I think of a summer I spent once in Maine while on break from school. I was a chambermaid at a seaside inn. One day after finishing my duties I set out for a walk down the lane to the beach. When I arrived at the lip of the ocean (visible from afar from the inn when the tide was out, much closer when it was in) the beach was utterly fogbound, under a dome of thick, all-encompassing murk. I could barely see in front of me. I kept to the wet sand, stayed parallel to shore, and heard the waves sounding, the waters lapping. Yet the sea in its overwhelming vastness was invisible. It was just me and my taking one step and then the next onto firm sand and chill mist dampening my skin and clothes. I could have turned back and of course it occurred to me to. (It had been merely and safely overcast at the inn and the narrow sand lane, and probably was now too.) It was spooky on the beach. Hardly anyone was there. And yet I knew others were there. The spookiness added a frisson, a thrilling dash of what I decided (despite my fondness of horror films) was manageable danger. It wasn't a "beach day." The vacationing tourists were gone that day and the beach was deserted. But a few other intrepid souls were out, taking in the ghostly atmospherics. Once or twice a person appeared, an apparition suddenly up close, visible for an intimate moment before vanishing, enfolded again in the vaporous dark.

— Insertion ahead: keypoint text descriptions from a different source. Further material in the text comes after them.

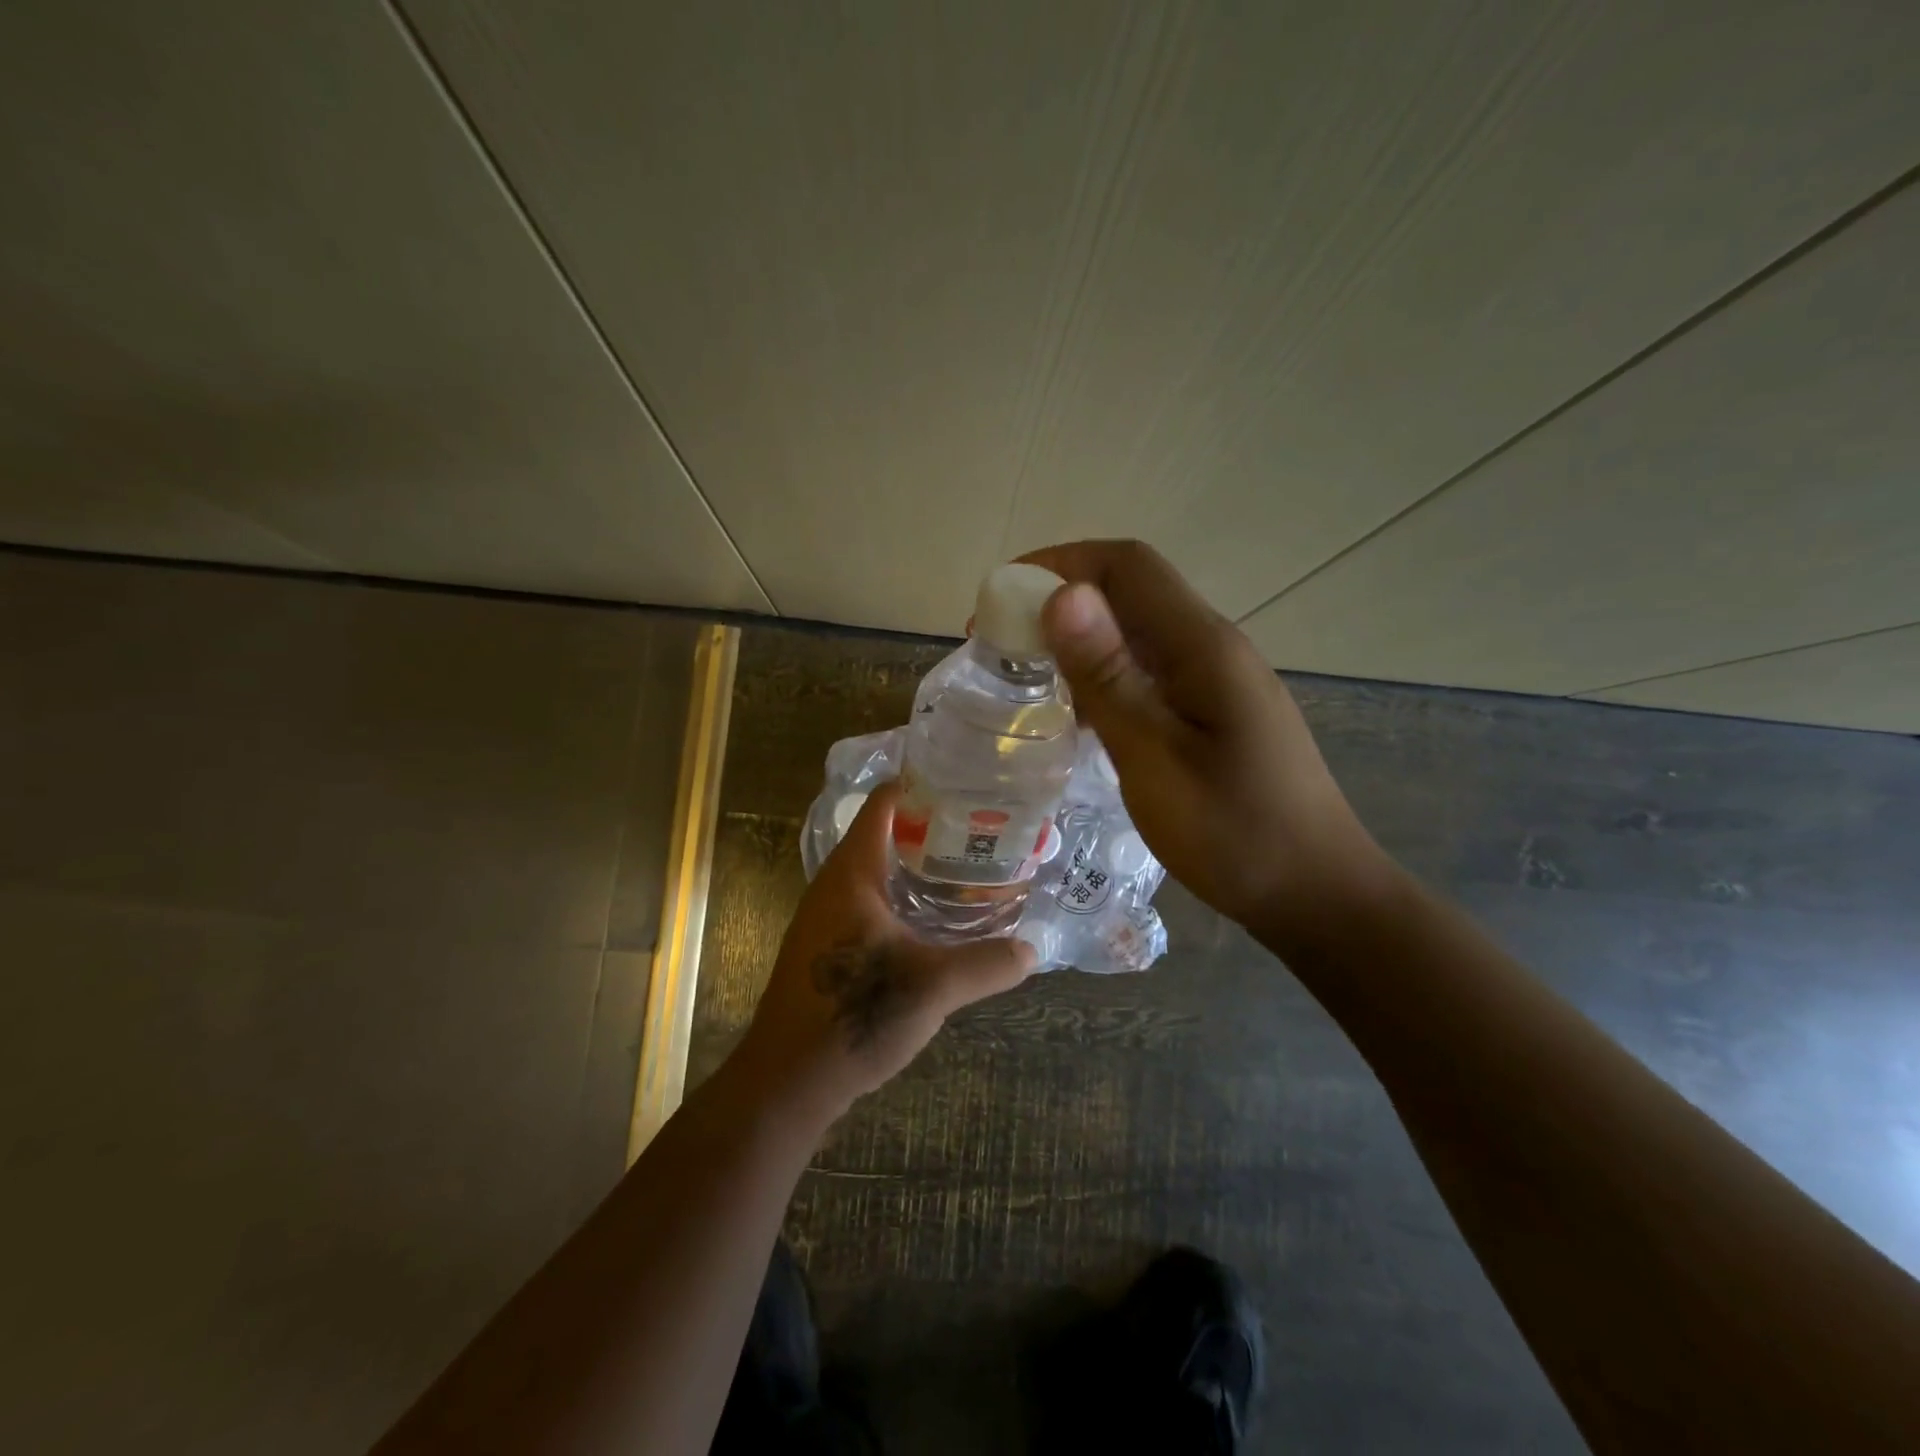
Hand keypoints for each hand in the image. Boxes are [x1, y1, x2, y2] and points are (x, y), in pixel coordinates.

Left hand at [733, 782, 1034, 1121]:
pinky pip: (871, 903)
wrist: (787, 1082)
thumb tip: (1034, 950)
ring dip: (917, 866)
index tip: (966, 783)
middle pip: (883, 834)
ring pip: (877, 872)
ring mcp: (826, 917)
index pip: (883, 804)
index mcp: (852, 873)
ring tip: (968, 867)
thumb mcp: (932, 988)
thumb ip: (986, 964)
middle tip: (982, 827)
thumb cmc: (853, 1015)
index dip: (920, 785)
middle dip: (931, 828)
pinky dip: (903, 898)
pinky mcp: (828, 948)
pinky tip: (935, 920)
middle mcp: (834, 885)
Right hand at [1020, 539, 1392, 950]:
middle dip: (1059, 601)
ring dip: (1078, 640)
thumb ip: (1109, 678)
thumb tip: (1063, 595)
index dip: (1059, 564)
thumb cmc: (1234, 833)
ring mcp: (1216, 679)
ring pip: (1136, 632)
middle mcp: (1211, 647)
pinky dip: (1102, 676)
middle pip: (1130, 591)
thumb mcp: (1156, 759)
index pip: (1126, 566)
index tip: (1002, 600)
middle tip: (1001, 643)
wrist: (1314, 891)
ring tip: (1026, 675)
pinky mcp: (1213, 709)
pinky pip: (1148, 670)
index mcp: (1202, 646)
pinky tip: (1075, 715)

My senses were heightened. I wanted to absorb every detail of the experience whole, give myself to it so that I could conjure it later. I stepped further into swirling nothingness, the encompassing dome of gray. English major that I had declared myself to be I was acquainted with Wallace Stevens and his words ran through my head as I walked further along (not turning back -- soon, but not yet), my footfalls matching his cadences and the heavings of the boundless surround,
She sang beyond the genius of the sea.
The water never formed to mind or voice,
Like a body wholly body, fluttering
Its empty sleeves; and yet its mimic motion
Made constant cry, caused constantly a cry,
That was not ours although we understood,
Inhuman, of the veritable ocean.
In my imagination I'm walking with you along the sand, surveying the contours of a vast, ancient ridge, admiring other contours too.